Les bonnes comme les mauvaises nouvelles se propagent avec une rapidite extraordinaire; resolve qui pourra ce

A la nouvelle de cette victoire inesperee, la joie avait ete universelle, l’enthousiasme porte a son comble et, la nuit venue, la ville s’etait spontanement trouve illuminee. L’ayuntamiento, en corps, attendait le president a l’entree de la ville pour lui adresser ses felicitations; les troupes defilerent entre deux haies compactes de peuple poussant de frenetiques vivats, agitant les mouchoirs et les chapeaux et tirant force petards en signe de rejouissance; les cloches malgre l’heure avancees sonnaient a toute volee et les nombreux chapeaux a la basile des membres du clerge meles a la foule prouvaient que les pretres et les moines, si froids la veille meme pour l’homme qui toujours les avait soutenus, avaient, a la nouvelle de sa victoire, senti subitement se reveiller leur enthousiasme endormi. Miramon traversa toute cette foule, calme, impassible, rendant, avec une imperceptible expression d’ironie, les saluts qui lui etaient incessamment adresses a droite et a gauche.

Il mit pied a terre devant le palais; un peu en avant de la porte, un homme se tenait immobile et souriant. Cet homme etait l’aventurier. En l’apercevant, Miramon ne put reprimer un mouvement de joie. –Ah! Venez, venez, mon ami, s’ecria-t-il, en allant a lui. Et a la stupefaction generale, il passa son bras sous le sien et l’entraina dans l’interieur du palais. Lorsque le president eut atteint le cabinet particulier, dans lequel il travaillait habituellement, il se jeta dans un fauteuil, et drive-master.com essuyant, avec un mouchoir, son visage baigne de sueur.

–Ouf! s’ecria-t-il, d’un ton de mauvaise humeur, je suis rompu!
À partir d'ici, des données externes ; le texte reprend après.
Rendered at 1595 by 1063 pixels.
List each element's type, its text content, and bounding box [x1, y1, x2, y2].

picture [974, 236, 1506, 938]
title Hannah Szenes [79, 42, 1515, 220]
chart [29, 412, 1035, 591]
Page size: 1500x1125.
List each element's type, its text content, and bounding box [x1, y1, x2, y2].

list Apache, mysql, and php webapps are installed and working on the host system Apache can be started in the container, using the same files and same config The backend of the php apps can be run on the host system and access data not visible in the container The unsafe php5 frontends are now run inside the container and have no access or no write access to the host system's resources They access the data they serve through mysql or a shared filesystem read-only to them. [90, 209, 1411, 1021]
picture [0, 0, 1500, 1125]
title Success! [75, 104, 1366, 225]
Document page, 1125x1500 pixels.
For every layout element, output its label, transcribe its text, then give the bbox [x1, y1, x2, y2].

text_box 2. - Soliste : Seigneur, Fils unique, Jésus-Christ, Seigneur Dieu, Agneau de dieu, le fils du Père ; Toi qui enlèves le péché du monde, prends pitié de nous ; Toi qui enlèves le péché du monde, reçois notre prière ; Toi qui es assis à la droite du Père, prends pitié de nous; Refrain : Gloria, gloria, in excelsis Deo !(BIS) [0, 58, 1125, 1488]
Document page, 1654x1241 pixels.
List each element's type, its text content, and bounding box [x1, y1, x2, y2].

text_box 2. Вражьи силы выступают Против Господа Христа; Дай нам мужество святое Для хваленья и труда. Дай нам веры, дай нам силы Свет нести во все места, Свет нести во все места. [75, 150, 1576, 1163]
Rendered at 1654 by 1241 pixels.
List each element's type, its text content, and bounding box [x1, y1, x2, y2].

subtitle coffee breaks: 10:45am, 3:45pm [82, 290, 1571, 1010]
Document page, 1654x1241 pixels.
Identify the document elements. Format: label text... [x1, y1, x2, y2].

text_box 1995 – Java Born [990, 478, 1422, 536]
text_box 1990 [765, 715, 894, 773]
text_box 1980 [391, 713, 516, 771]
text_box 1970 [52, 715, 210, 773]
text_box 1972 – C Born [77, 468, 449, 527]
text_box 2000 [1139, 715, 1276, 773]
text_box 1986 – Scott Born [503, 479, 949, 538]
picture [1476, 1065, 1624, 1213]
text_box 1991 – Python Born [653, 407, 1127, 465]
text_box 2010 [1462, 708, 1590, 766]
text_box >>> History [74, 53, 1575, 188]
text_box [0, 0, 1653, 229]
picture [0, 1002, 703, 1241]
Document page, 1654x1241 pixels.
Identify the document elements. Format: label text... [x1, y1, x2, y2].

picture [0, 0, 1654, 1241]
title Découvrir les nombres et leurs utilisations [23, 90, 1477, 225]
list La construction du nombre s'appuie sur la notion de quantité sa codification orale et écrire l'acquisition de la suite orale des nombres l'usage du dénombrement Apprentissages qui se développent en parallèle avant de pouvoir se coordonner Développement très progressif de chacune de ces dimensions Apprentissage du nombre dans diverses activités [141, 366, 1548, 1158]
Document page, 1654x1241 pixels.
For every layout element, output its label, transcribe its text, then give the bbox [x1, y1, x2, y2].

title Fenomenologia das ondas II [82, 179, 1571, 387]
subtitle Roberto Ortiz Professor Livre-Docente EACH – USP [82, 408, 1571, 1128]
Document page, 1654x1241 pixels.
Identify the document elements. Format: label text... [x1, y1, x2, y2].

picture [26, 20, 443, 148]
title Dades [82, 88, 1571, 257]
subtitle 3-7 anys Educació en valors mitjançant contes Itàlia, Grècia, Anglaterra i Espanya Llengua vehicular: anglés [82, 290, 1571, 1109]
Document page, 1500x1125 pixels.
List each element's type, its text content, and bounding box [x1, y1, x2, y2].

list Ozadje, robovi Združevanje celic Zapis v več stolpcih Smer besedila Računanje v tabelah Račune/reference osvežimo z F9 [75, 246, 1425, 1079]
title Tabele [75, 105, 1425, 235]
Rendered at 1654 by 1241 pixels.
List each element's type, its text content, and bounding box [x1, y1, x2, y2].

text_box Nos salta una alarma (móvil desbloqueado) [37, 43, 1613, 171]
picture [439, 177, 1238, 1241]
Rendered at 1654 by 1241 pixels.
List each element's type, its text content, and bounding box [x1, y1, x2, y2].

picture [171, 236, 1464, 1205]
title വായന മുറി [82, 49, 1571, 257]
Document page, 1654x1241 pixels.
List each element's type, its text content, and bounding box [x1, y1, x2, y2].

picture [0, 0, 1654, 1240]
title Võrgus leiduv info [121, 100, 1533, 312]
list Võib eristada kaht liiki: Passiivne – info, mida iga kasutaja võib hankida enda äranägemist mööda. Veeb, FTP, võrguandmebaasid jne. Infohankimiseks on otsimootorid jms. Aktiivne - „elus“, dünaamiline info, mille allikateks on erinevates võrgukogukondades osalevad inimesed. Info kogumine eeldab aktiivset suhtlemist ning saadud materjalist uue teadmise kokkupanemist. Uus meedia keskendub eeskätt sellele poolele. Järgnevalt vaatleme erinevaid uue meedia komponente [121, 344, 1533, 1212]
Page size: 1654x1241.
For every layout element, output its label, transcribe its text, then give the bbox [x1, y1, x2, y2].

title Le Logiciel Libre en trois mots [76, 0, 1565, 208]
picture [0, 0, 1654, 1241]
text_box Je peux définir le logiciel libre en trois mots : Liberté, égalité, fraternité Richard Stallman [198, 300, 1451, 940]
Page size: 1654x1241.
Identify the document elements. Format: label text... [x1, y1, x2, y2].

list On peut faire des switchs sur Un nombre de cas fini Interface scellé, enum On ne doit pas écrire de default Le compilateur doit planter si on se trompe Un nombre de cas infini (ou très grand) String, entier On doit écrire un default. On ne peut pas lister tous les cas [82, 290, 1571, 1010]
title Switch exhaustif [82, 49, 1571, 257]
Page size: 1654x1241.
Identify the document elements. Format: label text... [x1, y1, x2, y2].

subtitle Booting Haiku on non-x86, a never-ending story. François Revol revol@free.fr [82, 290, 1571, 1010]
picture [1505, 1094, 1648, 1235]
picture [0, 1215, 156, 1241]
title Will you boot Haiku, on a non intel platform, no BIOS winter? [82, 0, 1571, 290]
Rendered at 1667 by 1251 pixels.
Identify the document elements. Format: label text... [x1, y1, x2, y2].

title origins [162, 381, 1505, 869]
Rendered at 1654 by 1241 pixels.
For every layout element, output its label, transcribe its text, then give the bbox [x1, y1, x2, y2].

Cette stupide palinodie, a laquelle j’ai ete malgre moi contraint d’assister, m’a sur l’honneur plus brise de fatigue que tous les autres evenements de cette journee, cependant si feconde en peripeties extraordinaires. –Bien, repondit affectueusement l’aventurier, je suis heureux de vous entendre parler ainsi, general; je craignais que vous vous ne fussiez laisse griser par votre succes.

Le general haussa les epaules avec dedain. –Pour qui me prenez-vous, mon ami? repondit-il; quelle triste idee vous faites-vous de moi, si vous supposez que je sois homme a me laisser ainsi aveugler par un succes qui, tout eclatant qu’il paraisse, n’est en realite qu’une victoire de plus a enregistrer, mais dont les resultats seront nuls pour le bien de la cause que je soutiens? –Ce que vous dites n’est que trop vrai, general. –Croyez-vous que je l’ignore? Ma chute est inevitable: cette bataille la retardera de quelques jours a peine; je dois tomber, parce que malgre les cris enthousiastes de la foule, toujours changeante et facile a tromper, ce qui jusqu’a present a fait ma force et m’a soutenu dans la lutte que j’ai entreprise, m’a abandonne sans retour, je sens que l’esprit de la nation n’est plus avec moi.

–Peut-etre allez-vous trop loin, general! Encore deux batailles comme celle-ci, et qui sait si vous n’aurez pas reconquis tout ce que vous avez perdu. –Mon ami, le succes de celle d’aujourd’hui vous appartient: c’est grace a votre brillante charge sur les derrieres de l’ennemi qu’il a ete demoralise et par consequent vaincu.